Viterbo – Protesta delle tende all’Unitus – Lucia Ferrante
“A Viterbo – ha proseguenti la rappresentante Unitus – ci attestiamo sui 200-250 euro al mese per una stanza. Prezzi ancora sopportabili. Non solo, ma siamo anche l’unica sede universitaria che riesce a garantire una camera degli studentati, 172 quelle disponibili nelle case dello studente del capoluogo, a tutti i vincitori di posto alloggio. Non aspettiamo però che la speculazione arrivi anche qui. Dobbiamo ragionare in prospettiva. Bisogna quindi trovare nuove strutture, utilizzando gli edifici pubblici di proprietà comunale, provinciale e regionale lasciati completamente vuoti. E pare che a Viterbo ci siano circa 2 kmq di superficie pubblica che nessuno utilizza. Palazzi storici e complessi architettonici spesso nel centro storico cittadino”.
Un’esigenza che diventa sempre più stringente “considerando anche il fatto – ha commentato la senatrice accademica Lucia Ferrante – che a partire dal prossimo anno l’Unitus attiverà 6 corsi in lingua inglese, 4 a Viterbo e due a Civitavecchia, che porteranno altri studenti, soprattutto stranieri, in città. Studenti internazionali che vivono le tematiche in questione in maniera molto più amplificata rispetto agli altri”.
Viterbo – Protesta delle tende all’Unitus – Mirko Giuggiolini
Ad intervenire anche Mirko Giuggiolini, studente di giurisprudenza dell’università La Sapienza di Roma. “Un rapporto della Fillea Cgil ha evidenziato che nel Lazio, a fronte di 60 mila studenti fuori sede, ci sono soltanto 2000 residenze pubbliche. Ciò significa che soltanto il 3% trova posto in una casa dello studente. Il resto è costretto a fare il pendolare oppure a trovare una stanza sul mercato privato. A prezzi che a Roma si aggirano attorno ai 500 euro a stanza”.
“Ci siamo organizzati all’improvviso – ha sottolineato Giuggiolini – accampandoci davanti alla Minerva, la statua della Sapienza di Roma che si trova davanti al rettorato dell’ateneo. Un’organizzazione spontanea sull’onda del fermento proveniente da Milano. Abbiamo attirato l’attenzione della stampa nazionale e internazionale. All’inizio c’erano 8 tende, l’ultima notte una trentina”.
Viterbo – Protesta delle tende all’Unitus – L’assemblea degli studenti
“Il problema del diritto ad abitare, legato al diritto allo studio, non si esaurisce infine con la necessità di trovare una stanza a prezzi decenti.
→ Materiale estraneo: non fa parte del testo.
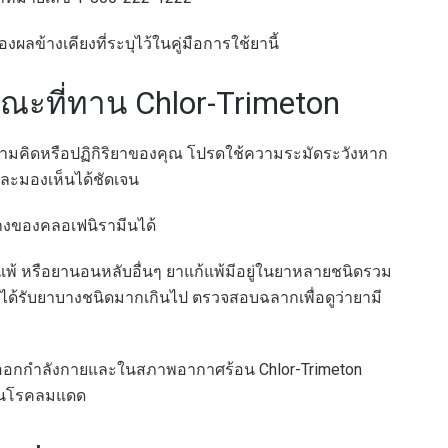
ข้างเคียงที่ระบุไว้ในคู่มือการใช้ยานี้
ณะที่ทาน Chlor-Trimeton
วามคิดหรือปฏิกิริยาของคุณ โปรดใช้ความระมัดระวังหาก
และมองเห็นได้ชัดเจน
างของคลอเฟนิรามีนได้
ิแพ้ หรือยานอนหลับอื่นๆ ยาแก้แพ้มีอยู่ในยาหลายชนิดรวม
ได้รับยาบางชนิดมากเกินไป ตรวจสอบฉลากเพื่อดูว่ายามี
างออกกำลังกายและในสภาพอากาศร้อน Chlor-Trimeton
ป็นโรคลมแดด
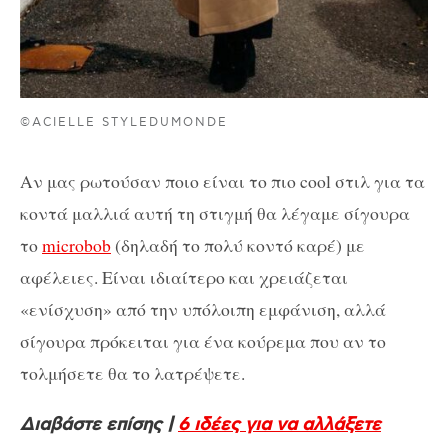
©ACIELLE STYLEDUMONDE
Αν μας ρωτούσαν ποιο είναι το πιο cool στιλ για τα
κοντά μαλλιά αυτή τη στιγμή θα λέγαμε σίγουρα
το
microbob
(δηλαδή το πολύ κοντό καρέ) με
αφέλειες. Είναι ιδιαίτερο και χρειάζεται
«ενίσχυση» από την υπόλοιπη εμφάνιση, αλλά
σίγουρα πρόκειται για ένα κούρεμα που αν το
τολμήσετε θα το λατρέψετε.
Διαβάστε επίσης |
6 ιδέες για να αλλάξετε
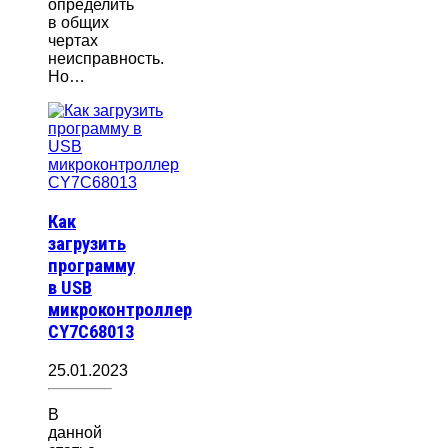
определить
в общих
чертах
неисправность.
Но…
Как
загрузить
программу
в USB
микроконтроллер
CY7C68013
25.01.2023
В
данной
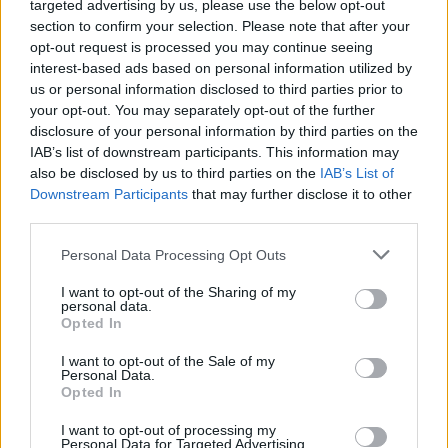
targeted advertising by us, please use the below opt-out
section to confirm your selection. Please note that after your
immár nyíltan felvállalja kapcsolatát Kim
opt-out request is processed you may continue seeing
Kardashiannal, a világhírű amerikai televíziós
interest-based ads based on personal information utilized by
us or personal information disclosed to third parties prior to
személyiség ugyanis a helyszínen szurkolta végig
your opt-out. You may separately opt-out of the further
a vasárnapi futamot.
disclosure of your personal information by third parties on the
IAB’s list of downstream participants. This information may
also be disclosed by us to third parties on the
IAB’s List of
A versenynaptár legfényűzőbb állomásán mindig
Downstream Participants
that may further disclose it to other
rengeteg híresség fordul meg, a figyelem
third parties.
középpontjába azonban ezúttal a brit pilóta
Please note that this website/app uses one or more Google
Personal Data Processing Opt Outs
services and may gather and store information including but
partnere került. Kardashian jelenléte már
not limited to your visit or usage behaviour. You may click to
I want to opt-out of the Sharing of my
personal data.
önmagában is felkavarta a sajtót, a leintés utáni
grant or deny consent to Google and its third-party tags to
Opted In
use your data for below specified purposes in below Google
ünneplése pedig még inkább ráirányította a
consent section.
I want to opt-out of the Sale of my
reflektorfényt a friss sztárpárra.
Personal Data.
Opted In
I want to opt-out of processing my
Personal Data for Targeted Advertising.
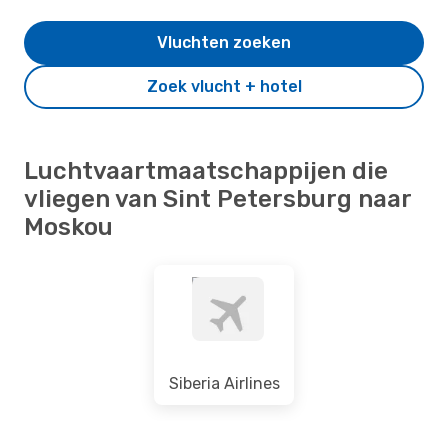
Vluchten zoeken
Zoek vlucht + hotel
Luchtvaartmaatschappijen die
vliegen van Sint Petersburg naar
Moskou
Siberia Airlines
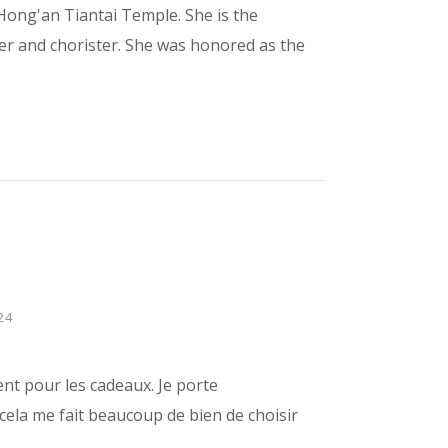
ong'an Tiantai Temple. She is the
ancer and chorister. She was honored as the
24
ent pour les cadeaux. Je porte
 cela me fait beaucoup de bien de choisir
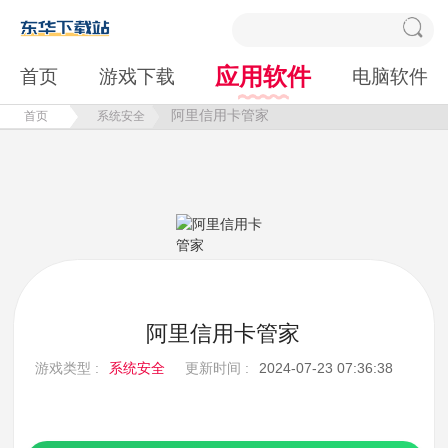
应用软件
首页
游戏下载
电脑软件
阿里信用卡管家
首页
系统安全
阿里信用卡管家
游戏类型 :
系统安全
更新时间 :
2024-07-23 07:36:38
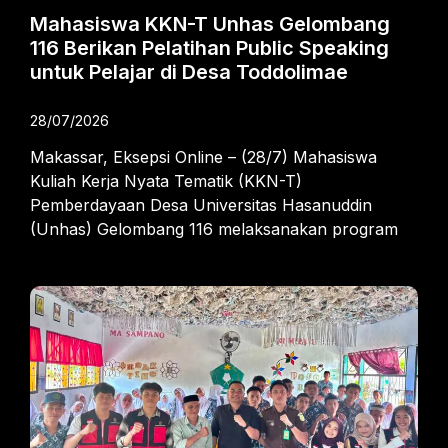
Mahasiswa KKN-T Unhas Gelombang
116 Berikan Pelatihan Public Speaking
untuk Pelajar di Desa Toddolimae
28/07/2026
Makassar, Eksepsi Online – (28/7) Mahasiswa
Kuliah Kerja Nyata Tematik (KKN-T)
Pemberdayaan Desa Universitas Hasanuddin
(Unhas) Gelombang 116 melaksanakan program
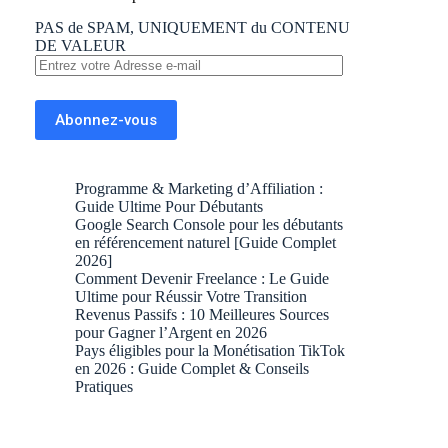
PAS de SPAM, UNIQUEMENT du CONTENU
DE VALEUR
Entrez
votre
Adresse
e-
Abonnez-vous
mail
Programme & Marketing d’Affiliation :
Guide Ultime Pour Débutants
Google Search Console pour les débutants
en référencement naturel [Guide Complet
2026]
Comment Devenir Freelance : Le Guide
Ultime pour Réussir Votre Transition
Revenus Passifs : 10 Meilleures Sources
pour Gagner l’Argent en 2026
Pays éligibles pour la Monétisation TikTok
en 2026 : Guide Complet & Conseils
Pratiques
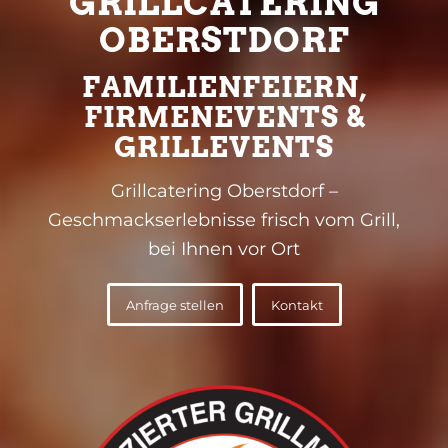
GRILLCATERING
OBERSTDORF
FAMILIENFEIERN,
FIRMENEVENTS &
GRILLEVENTS
Grillcatering Oberstdorf –
Geschmackserlebnisse frisch vom Grill,
bei Ihnen vor Ort
Anfrage stellen
Kontakt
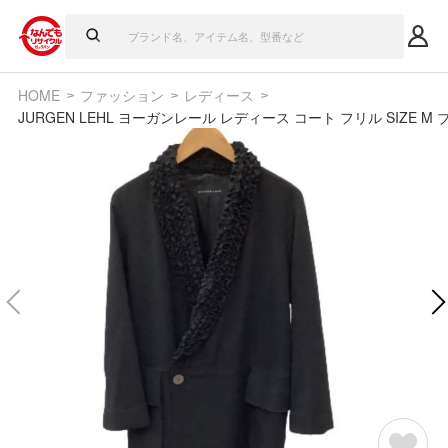
HOME
ファッション
レディース
JURGEN LEHL ヨーガンレール レディース コート フリル SIZE M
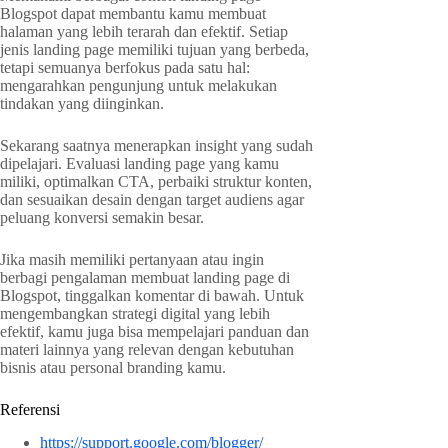
Blogspot dapat membantu kamu membuat
halaman yang lebih terarah dan efektif. Setiap
jenis landing page memiliki tujuan yang berbeda,
tetapi semuanya berfokus pada satu hal:
mengarahkan pengunjung untuk melakukan
tindakan yang diinginkan.
Sekarang saatnya menerapkan insight yang sudah
dipelajari. Evaluasi landing page yang kamu
miliki, optimalkan CTA, perbaiki struktur konten,
dan sesuaikan desain dengan target audiens agar
peluang konversi semakin besar.
Jika masih memiliki pertanyaan atau ingin
berbagi pengalaman membuat landing page di
Blogspot, tinggalkan komentar di bawah. Untuk
mengembangkan strategi digital yang lebih
efektif, kamu juga bisa mempelajari panduan dan
materi lainnya yang relevan dengan kebutuhan
bisnis atau personal branding kamu.
Referensi
https://support.google.com/blogger/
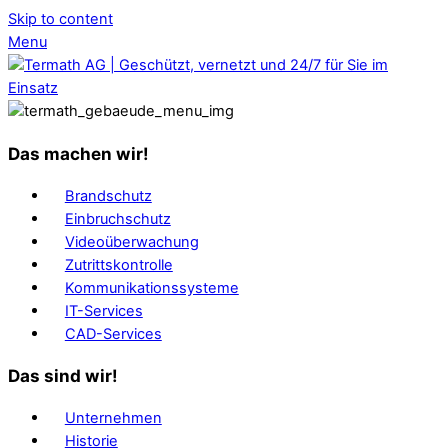
Skip to content
Menu
Das machen wir!
Brandschutz
Einbruchschutz
Videoüberwachung
Zutrittskontrolle
Kommunikationssysteme
IT-Services
CAD-Services
Das sind wir!
Unternehmen
Historie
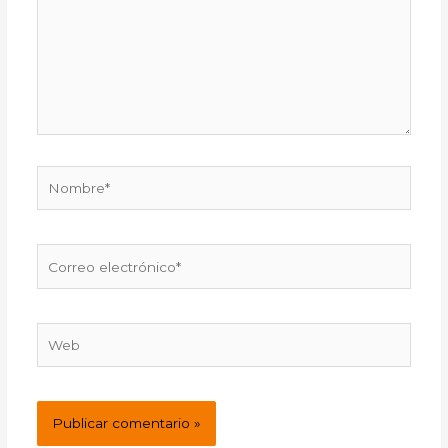
Nombre*
Correo
electrónico*
Web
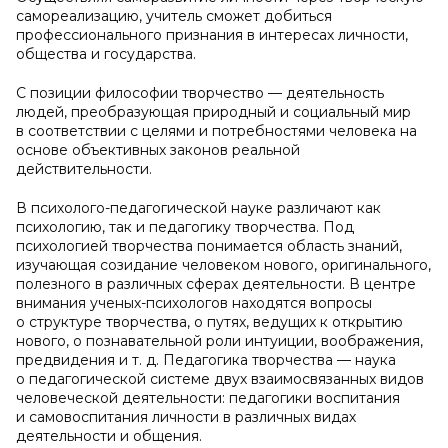
самореализацию, учитель сможет добиться
профессионального признания в интересах личности,
общества и государства.
С позиции философии творчество — деятельность
людей, преобразующая природный и социальный мир
в соответствии с целями и потребностями человека на
основе объективных законов реальной
действительности.
В психолого-педагогической науке различают как
психологию, так и педагогику творчества. Под
психологией творчества понимается область знаний,
изучающая созидание человеком нового, оригинального,
полезного в различных сферах деятельности. В центре
внимания ученых-психологов находятся вопросы
о структуре творчества, о путях, ведущих к открытию
нового, о познавательной роли интуиции, воображения,
предвидения и т. д. Педагогика творчества — наука
о педагогической системе двух взаимосвязанных видов
человеческой деятельности: педагогики воспитания
и самовоспитания личности в различных видах
деятельности и общения.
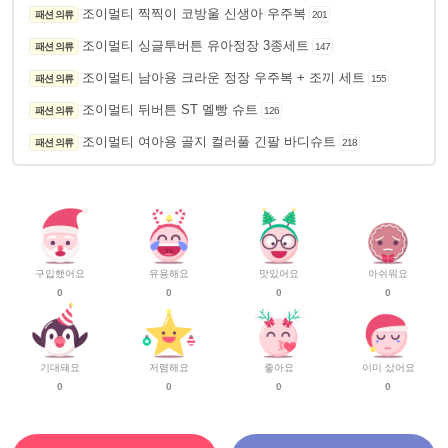
조이멀티 찍찍이 코방울 신생아 우주복
패션 의류
201
조이멀티 싱글투버튼 유아정장 3종세트
패션 의류
147
조이멀티 남아용 크라운 정장 우주복 + 조끼 세트
패션 의류
155
조이멀티 뒤버튼 ST 멜빵 슈트
패션 의류
126
조이멀티 여아용 골지 컬러풀 긴팔 바디슈트
패션 의류
218
구입했어요
유용해요
맛있어요
아쉬워요
0
0
0
0
기대돼요
저렴해요
좋아요
이미 샀어요
0
0
0
0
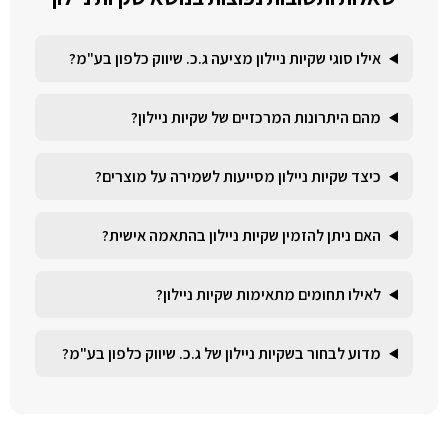
אילו סוגי שקיות ניילון מציעה ג.כ. שיווק כלפון בע"מ?
מהם היתרונות המרכזיים של שקיות ניילון?
כיצד שקיות ניילון מסייעות לשמירה על מוצרים?
האם ניתן להזמין שקיות ניילון בהתאמה אישית?
לאילו תחומים מתאימות שקיות ניילון?
מדוע לבחור בשקיות ניילון של ג.כ. שיווק כלפון בע"מ?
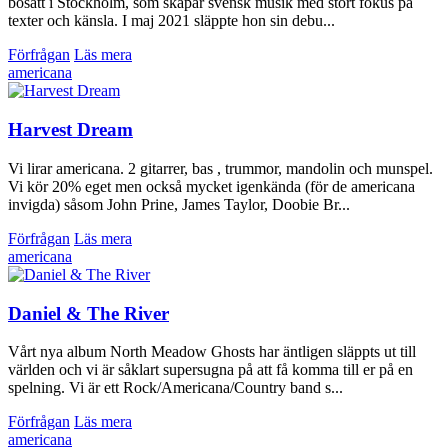
bosatt i Stockholm, som skapar svensk musik med stort fokus på
texter och känsla. I maj 2021 släppte hon sin debu...
Förfrågan
Läs mera
americana
Harvest Dream
Vi lirar americana. 2 gitarrer, bas , trummor, mandolin och munspel.
Vi kör 20% eget men också mycket igenkända (för de americana
invigda) såsom John Prine, James Taylor, Doobie Br...
Förfrågan
Läs mera
americana
Daniel & The River
Vårt nya album North Meadow Ghosts har äntligen släppts ut till
världen och vi är såklart supersugna på att få komma till er på en
spelning. Vi är ett Rock/Americana/Country band s...
Förfrågan
Läs mera
americana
In ballo ci sono altre questioni. Gli stipendi dei lavoratori che spesso non riescono a garantire un posto dove dormire ai propri figli, l’assenza di fermate della metropolitana a ridosso delle abitazioni, il che significa lunghi viaggi per raggiungere le aule dove si svolgono le lezioni. Così come il problema delle discriminazioni da parte dei proprietari. Ad esempio discriminazioni di genere, religione, orientamento sessuale, colore della pelle. Calmierare i prezzi è una delle ipotesi. Ma non è la sola. C’è anche l’idea di intervenire sulle agevolazioni fiscali. Tuttavia – ha concluso Giuggiolini – il problema è complesso, per questo abbiamo chiesto e ottenuto un tavolo di confronto con tutti i soggetti coinvolti per trovare insieme una soluzione strutturale”.